Here’s a funny and embarrassing story about “AI” and text-to-speech. TikTok recently introduced “Digital Avatars”, which they are selling as a way to “scale creative strategies” and “localize global campaigns”. One of the ways they are supposed to do that is by allowing influencers to reach audiences who speak other languages: a model trained on the influencer’s voice can output a machine-translated version of the original marketing text, making it appear as though they can really speak that language and helping them Connect More Authentically With Global Markets.
Forget about how horrifyingly dystopian this all is for a minute and watch this video of TikTok head of Global Ops, Adrienne Lahens, demoing her own avatar:
The relevant bit about language is from [00:21–00:39]. Here’s a transcription of that section:
We believe this technology has the potential to fuel the creator economy and offer new avenues for creators and marketers to scale their content globally. In fact, I can now speak over 30 different languages, from español [Spanish] to français [French], ich kann Deutsch sprechen [I can speak German], ribenyu mo liuchang ni huasemasu [gibberish, but transcribed as “I can even speak Japanese fluently”].
What happened at the end there? Anyone with a rudimentary knowledge of Japanese could tell you that that’s not Japanese.

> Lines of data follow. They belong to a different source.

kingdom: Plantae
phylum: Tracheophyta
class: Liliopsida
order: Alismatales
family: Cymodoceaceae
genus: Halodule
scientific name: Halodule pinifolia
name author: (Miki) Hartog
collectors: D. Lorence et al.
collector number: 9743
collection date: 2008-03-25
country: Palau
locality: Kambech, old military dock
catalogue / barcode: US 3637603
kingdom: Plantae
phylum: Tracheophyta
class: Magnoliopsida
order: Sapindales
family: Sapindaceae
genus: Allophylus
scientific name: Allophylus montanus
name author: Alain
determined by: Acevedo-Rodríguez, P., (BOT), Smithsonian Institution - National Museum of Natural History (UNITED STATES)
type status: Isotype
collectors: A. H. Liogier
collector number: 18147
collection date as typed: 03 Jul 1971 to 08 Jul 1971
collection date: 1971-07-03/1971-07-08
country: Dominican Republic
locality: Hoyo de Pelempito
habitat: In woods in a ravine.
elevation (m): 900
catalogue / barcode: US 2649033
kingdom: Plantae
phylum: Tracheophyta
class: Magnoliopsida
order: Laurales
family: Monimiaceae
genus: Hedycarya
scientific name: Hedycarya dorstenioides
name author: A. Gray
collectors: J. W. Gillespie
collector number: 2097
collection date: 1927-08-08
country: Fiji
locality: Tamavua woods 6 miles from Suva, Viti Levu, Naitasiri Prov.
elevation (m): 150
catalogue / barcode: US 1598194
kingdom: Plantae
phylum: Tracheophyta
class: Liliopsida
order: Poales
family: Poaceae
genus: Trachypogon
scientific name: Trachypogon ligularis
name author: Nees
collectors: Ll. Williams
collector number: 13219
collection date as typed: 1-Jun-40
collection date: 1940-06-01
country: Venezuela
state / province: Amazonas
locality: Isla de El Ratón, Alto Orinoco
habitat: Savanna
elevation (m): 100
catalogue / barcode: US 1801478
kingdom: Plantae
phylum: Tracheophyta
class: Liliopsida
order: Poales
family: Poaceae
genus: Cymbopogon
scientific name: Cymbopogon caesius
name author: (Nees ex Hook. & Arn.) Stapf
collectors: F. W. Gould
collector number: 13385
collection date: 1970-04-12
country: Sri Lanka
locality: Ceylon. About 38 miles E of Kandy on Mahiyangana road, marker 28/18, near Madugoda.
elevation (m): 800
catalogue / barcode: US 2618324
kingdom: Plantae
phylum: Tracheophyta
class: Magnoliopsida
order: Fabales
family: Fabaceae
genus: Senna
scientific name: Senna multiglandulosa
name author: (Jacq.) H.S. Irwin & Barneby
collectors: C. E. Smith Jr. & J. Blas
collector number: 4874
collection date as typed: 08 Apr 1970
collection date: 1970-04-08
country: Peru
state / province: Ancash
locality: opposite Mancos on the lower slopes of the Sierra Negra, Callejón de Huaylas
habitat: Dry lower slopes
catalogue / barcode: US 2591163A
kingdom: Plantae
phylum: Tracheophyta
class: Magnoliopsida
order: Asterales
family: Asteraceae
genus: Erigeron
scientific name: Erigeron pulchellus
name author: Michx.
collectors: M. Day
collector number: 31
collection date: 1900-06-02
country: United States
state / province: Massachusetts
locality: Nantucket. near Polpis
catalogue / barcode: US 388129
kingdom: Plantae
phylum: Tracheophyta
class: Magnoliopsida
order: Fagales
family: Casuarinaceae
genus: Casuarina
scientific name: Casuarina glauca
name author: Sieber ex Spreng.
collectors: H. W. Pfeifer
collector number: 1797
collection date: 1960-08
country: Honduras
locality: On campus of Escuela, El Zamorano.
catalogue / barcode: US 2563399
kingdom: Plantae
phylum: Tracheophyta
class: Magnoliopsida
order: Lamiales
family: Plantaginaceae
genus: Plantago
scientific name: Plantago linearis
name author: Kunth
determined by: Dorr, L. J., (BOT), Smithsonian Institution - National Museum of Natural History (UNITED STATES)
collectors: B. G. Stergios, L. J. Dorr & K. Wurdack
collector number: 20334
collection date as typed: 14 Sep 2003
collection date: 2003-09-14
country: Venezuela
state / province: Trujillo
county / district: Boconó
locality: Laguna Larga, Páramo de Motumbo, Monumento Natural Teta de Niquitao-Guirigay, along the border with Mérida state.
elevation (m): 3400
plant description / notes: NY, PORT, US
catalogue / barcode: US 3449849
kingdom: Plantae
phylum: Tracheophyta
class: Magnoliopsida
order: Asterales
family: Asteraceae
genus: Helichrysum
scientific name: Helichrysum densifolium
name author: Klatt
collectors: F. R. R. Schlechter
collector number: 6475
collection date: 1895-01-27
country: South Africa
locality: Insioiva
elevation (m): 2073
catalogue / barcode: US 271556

It looks like the machine translation of “I can even speak Japanese fluently” was 日本語も流暢に話せます. Here’s the transliteration and gloss:
日本語 | も | 流暢 | に | 話 | せます |
nihongo | mo | ryuuchou | ni | hanasemasu | |
Japanese | even | fluent | -ly | can-speak |
Anyone can see that ribenyu and nihongo (for example) are completely different. Why couldn’t the text-to-speech model output the correct pronunciation? The reason lies in the Japanese writing system and the way it is encoded in modern computing.
The Japanese writing system includes kana (仮名), which are exclusive to Japanese, and kanji (漢字), which originate from Chinese. Characters in this latter set are commonly known as Chinese characters or “Han characters”. Aside from Japanese, they are mainly used in writing Chinese languages such as Mandarin and Cantonese, and historically were also used in writing Vietnamese and Korean. While some characters or character forms are exclusive to a particular writing system (e.g., 込 is only used in Japanese, and simplified Chinese characters are mainly used in China and Singapore), many characters are similar or identical across languages. For example, 大 means “big” and is the same in every single writing system that uses Han characters. And 直 (Japanese) and 直 (Chinese) are variants of the same character. (These should look slightly different, but may look the same if your browser is not properly configured to display Japanese and Chinese character sets differently.)
Today, most text used in computing is encoded with Unicode, a text encoding system that aims to allow for encoding and representing text in every human writing system. Because so many Han characters overlap, the Unicode Consortium didn’t want to encode characters like 大 multiple times for each writing system that used them, which would have been a waste of space. Instead, they decided to encode them once, and have the same code point used in multiple writing systems. They also went a step further and encoded variants of the same character, like 直 (Japanese) and 直 (Chinese), using the same code point, which turned out to be a bit controversial, since some people feel quite strongly that their version of a given character should be recognized as distinct. The process of mapping different writing systems to the same unified character set was called Han unification. Because of Han unification, to a computer, unless the character set to be used is marked somehow, there is no way to tell what language a given Han character is being used for, just like the letter “a” is the same character whether it is used in English, French, German, Esperanto, or some other language that uses it. One way to indicate which language is being used is the HTML lang
attribute, which is what I am using to display the different variants on this page, but that only works when you are writing in HTML.
Of course, a human being or a sophisticated computer program can rely on context to determine what is going on. For example, if we see 流暢に, the kana に is a clear clue that we are in Japanese, because kana are only used in Japanese. TikTok’s fancy “AI”-powered digital avatar software stack is evidently not sophisticated enough to do this, though. Instead, it reads all the Han characters using the Mandarin pronunciation, and reads all the kana using the Japanese pronunciation. This kind of primitive text-to-speech engine definitely isn’t what I would call “intelligent”!
Text: | 日本語 | も | 流暢 | に | 話 | せます |
Mandarin: | rìběnyǔ | liúchàng | huà | |||
Japanese: | mo | ni | semasu | End result: | rìběnyǔ | mo | liúchàng | ni | huà | semasu |
Here are some lessons we can take away from this story:
- Writing systems and text encoding are really interesting!
- Most companies using “AI” to “innovate” are actually just sloppily gluing together existing technology and hoping people won’t know any better.
- If you’re using this software for translation, you should probably get someone who actually speaks the language to check it afterwards to avoid embarrassing yourself. (But actually, creating and using a fake avatar of yourself to make your marketing videos more “authentic” might be embarrassing enough already.)